Regenerative process

In applied probability, a regenerative process is a class of stochastic process with the property that certain portions of the process can be treated as being statistically independent of each other.^[2] This property can be used in the derivation of theoretical properties of such processes.

Regenerative processes have been used to model problems in inventory control. The inventory in a warehouse such as this one decreases via a stochastic process due to sales until it gets replenished by a new order.^[1]

History

Regenerative processes were first defined by Walter L. Smith in Proceedings of the Royal Society A in 1955.^[3][4]

Definition

A regenerative process is a stochastic process with time points at which, from a probabilistic point of view, the process restarts itself.^[5] These time point may themselves be determined by the evolution of the process. That is to say, the process {X(t), t ≥ 0} is a regenerative process if there exist time points 0 ≤ T₀ < T₁ < T₂ < ... such that the post-T_k process {X(T_k + t) : t ≥ 0}

• has the same distribution as the post-T₀ process {X(T₀ + t) : t ≥ 0}
• is independent of the pre-T_k process {X(t) : 0 ≤ t < T_k}

for k ≥ 1.^[6] Intuitively this means a regenerative process can be split into i.i.d. cycles.^[7]

When T₀ = 0, X(t) is called a nondelayed regenerative process.
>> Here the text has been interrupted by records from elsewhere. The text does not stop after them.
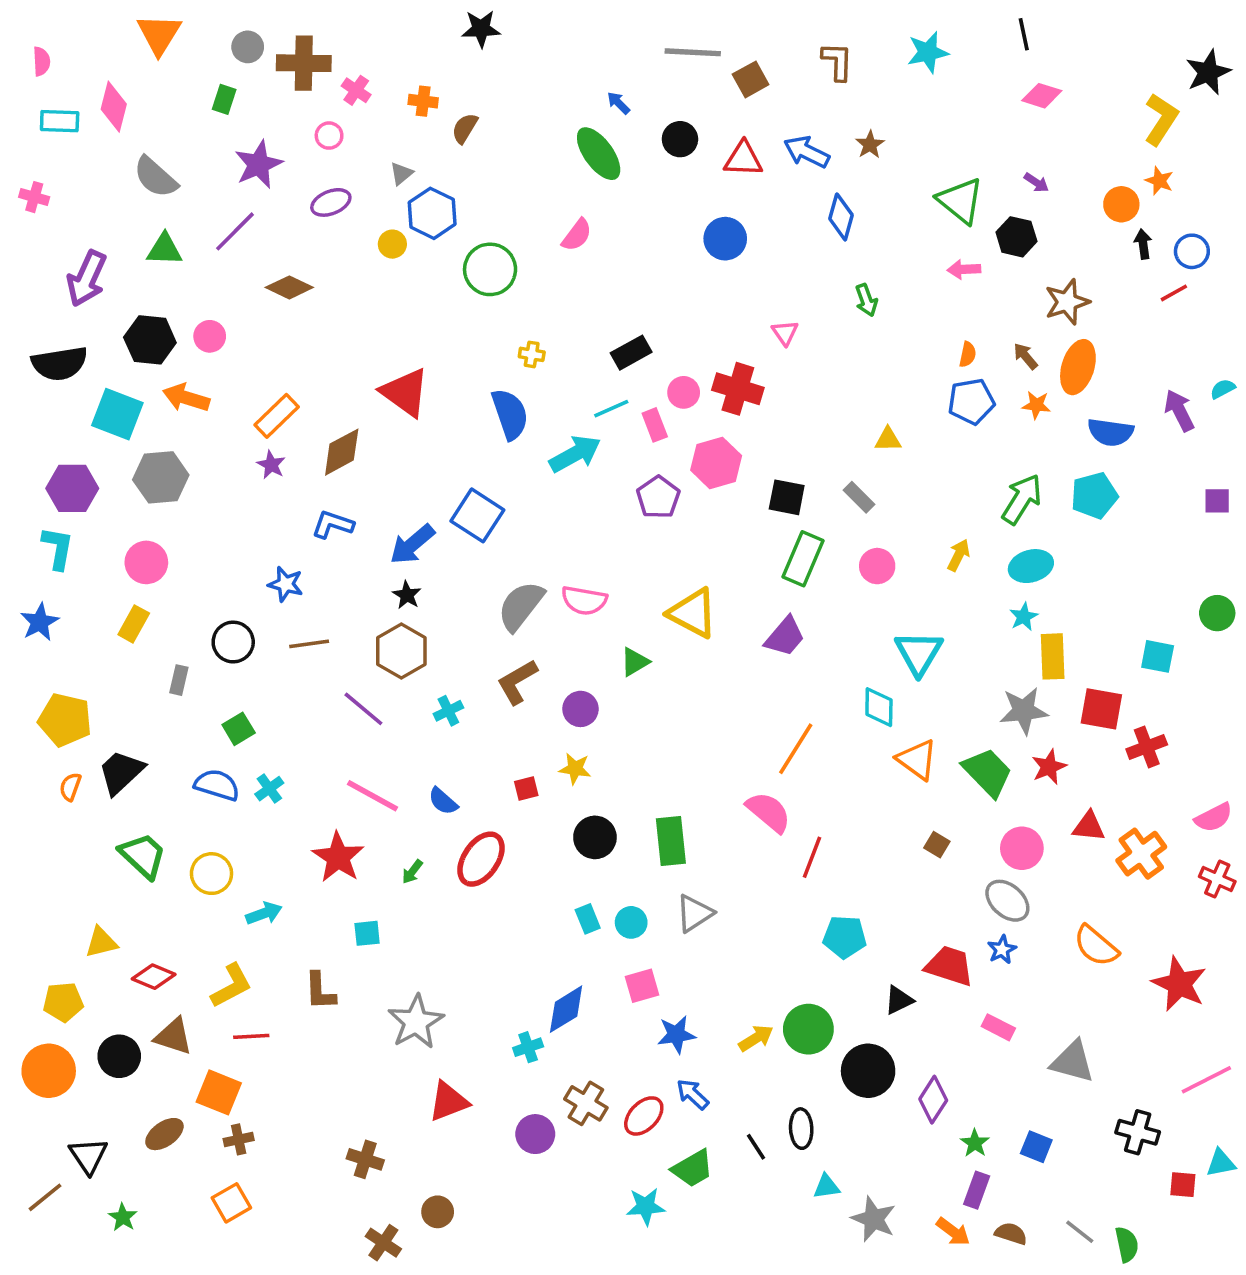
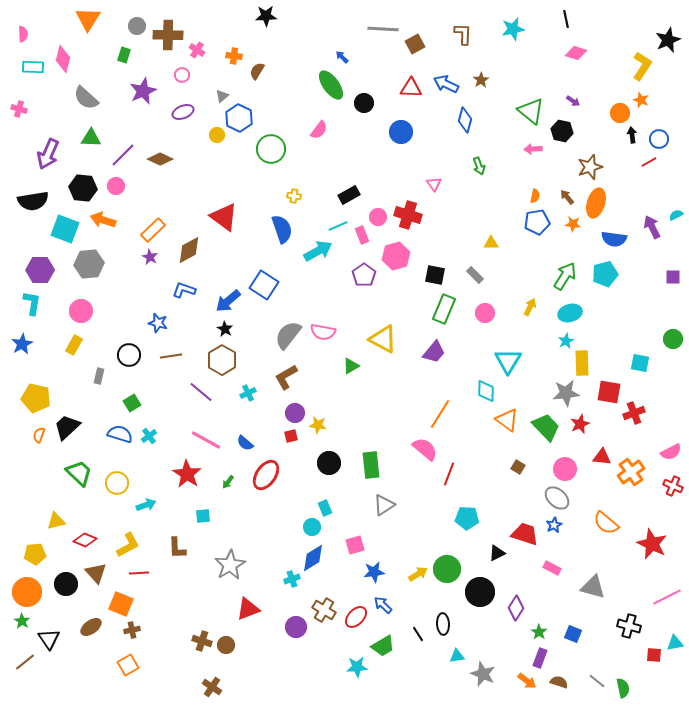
black circle: (680, 139) -> (364, 103), moved
purple line: (235, 231) -> (123, 155), moved
purple circle: (580, 709) -> (295, 413), moved
cyan circle: (631, 922) -> (312, 527), moved
brown triangle: (173, 1036) -> (96, 573), turned 30
brown circle: (438, 1212) -> (226, 645), moved
green star: (123, 1217) -> (22, 621), moved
Else, the process is called a delayed regenerative process.^[6]

Examples

• Renewal processes are regenerative processes, with T₁ being the first renewal.^[5]
• Alternating renewal processes, where a system alternates between an 'on' state and an 'off' state.^[5]
• A recurrent Markov chain is a regenerative process, with T₁ being the time of first recurrence.^[5] This includes Harris chains.
• Reflected Brownian motion is a regenerative process (where one measures the time it takes particles to leave and come back).^[7]

Properties

• By the renewal reward theorem, with probability 1,^[8]
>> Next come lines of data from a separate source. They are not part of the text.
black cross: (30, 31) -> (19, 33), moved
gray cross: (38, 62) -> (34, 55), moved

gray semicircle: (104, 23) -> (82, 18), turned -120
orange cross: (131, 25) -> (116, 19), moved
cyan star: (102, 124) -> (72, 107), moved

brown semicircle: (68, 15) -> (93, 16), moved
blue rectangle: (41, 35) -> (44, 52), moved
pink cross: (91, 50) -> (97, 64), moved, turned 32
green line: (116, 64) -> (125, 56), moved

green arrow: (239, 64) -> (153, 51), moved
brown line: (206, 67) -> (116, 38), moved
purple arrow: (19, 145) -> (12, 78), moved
${\displaystyle \lim _{t\to \infty }{\frac {1}{t}}\int _{0}^{t}X(s)ds={\frac {\mathbb {E} [R]}{\mathbb {E} [\tau ]}}.}$

where ${\displaystyle \tau }$ is the length of the first cycle and ${\displaystyle R=\int _{0}^{\tau }X(s)ds}$ is the value over the first cycle.

• A measurable function of a regenerative process is a regenerative process with the same regeneration time^[8]